• Problem to solve
How many lines in the rows below contain the string "county"? Reply with the number only.

• Supplied records
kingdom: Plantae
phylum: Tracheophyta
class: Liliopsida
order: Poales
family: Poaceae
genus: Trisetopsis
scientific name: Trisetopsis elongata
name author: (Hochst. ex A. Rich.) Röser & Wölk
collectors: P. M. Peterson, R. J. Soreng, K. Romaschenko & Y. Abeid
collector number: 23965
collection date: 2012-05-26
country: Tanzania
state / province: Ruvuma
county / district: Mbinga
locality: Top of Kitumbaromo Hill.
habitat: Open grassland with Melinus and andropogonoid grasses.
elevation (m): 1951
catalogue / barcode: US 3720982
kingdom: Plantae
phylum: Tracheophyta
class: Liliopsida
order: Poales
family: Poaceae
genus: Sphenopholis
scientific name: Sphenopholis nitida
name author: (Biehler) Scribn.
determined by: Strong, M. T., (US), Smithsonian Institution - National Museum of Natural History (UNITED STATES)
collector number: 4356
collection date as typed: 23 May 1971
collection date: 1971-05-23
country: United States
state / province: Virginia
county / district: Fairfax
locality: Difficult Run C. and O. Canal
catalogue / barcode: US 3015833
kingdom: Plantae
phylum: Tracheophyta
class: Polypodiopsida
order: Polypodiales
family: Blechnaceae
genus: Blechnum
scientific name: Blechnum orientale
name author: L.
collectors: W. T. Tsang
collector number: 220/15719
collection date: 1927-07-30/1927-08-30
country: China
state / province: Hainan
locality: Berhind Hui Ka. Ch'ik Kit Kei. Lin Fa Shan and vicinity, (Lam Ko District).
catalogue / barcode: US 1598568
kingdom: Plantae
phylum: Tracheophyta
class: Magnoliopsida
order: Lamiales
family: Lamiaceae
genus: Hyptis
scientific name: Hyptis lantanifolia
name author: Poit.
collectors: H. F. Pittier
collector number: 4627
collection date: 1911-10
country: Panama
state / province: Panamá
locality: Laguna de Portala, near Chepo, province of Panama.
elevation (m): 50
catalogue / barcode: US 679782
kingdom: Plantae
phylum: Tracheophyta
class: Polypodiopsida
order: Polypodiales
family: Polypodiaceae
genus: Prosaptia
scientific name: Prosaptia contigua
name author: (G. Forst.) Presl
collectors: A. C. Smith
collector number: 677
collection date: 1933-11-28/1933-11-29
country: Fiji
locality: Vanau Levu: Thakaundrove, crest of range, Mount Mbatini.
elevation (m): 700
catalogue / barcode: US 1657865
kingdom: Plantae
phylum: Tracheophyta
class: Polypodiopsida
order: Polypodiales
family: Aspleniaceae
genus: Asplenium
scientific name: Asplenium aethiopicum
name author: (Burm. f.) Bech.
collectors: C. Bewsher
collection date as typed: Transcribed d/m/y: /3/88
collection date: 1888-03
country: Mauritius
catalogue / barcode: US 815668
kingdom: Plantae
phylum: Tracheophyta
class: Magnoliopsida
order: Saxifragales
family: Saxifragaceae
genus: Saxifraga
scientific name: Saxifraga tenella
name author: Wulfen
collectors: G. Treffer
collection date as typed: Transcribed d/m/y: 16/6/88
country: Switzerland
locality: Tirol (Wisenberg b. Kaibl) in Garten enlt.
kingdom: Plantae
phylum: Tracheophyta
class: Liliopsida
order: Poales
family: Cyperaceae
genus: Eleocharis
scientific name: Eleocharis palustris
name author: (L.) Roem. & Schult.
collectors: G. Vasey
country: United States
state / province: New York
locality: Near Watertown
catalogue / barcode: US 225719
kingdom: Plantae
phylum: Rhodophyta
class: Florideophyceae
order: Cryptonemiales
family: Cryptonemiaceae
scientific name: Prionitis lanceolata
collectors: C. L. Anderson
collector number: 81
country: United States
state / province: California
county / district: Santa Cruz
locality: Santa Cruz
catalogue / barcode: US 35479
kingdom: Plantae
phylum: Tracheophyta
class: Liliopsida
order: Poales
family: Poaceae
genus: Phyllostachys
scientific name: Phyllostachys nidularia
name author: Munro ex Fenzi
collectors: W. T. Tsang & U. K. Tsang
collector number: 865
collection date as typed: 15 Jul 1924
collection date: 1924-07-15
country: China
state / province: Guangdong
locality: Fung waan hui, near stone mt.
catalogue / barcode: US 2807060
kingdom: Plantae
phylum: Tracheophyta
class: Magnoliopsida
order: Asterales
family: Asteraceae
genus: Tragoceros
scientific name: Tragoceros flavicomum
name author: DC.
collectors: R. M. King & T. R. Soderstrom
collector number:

• Expected answer
3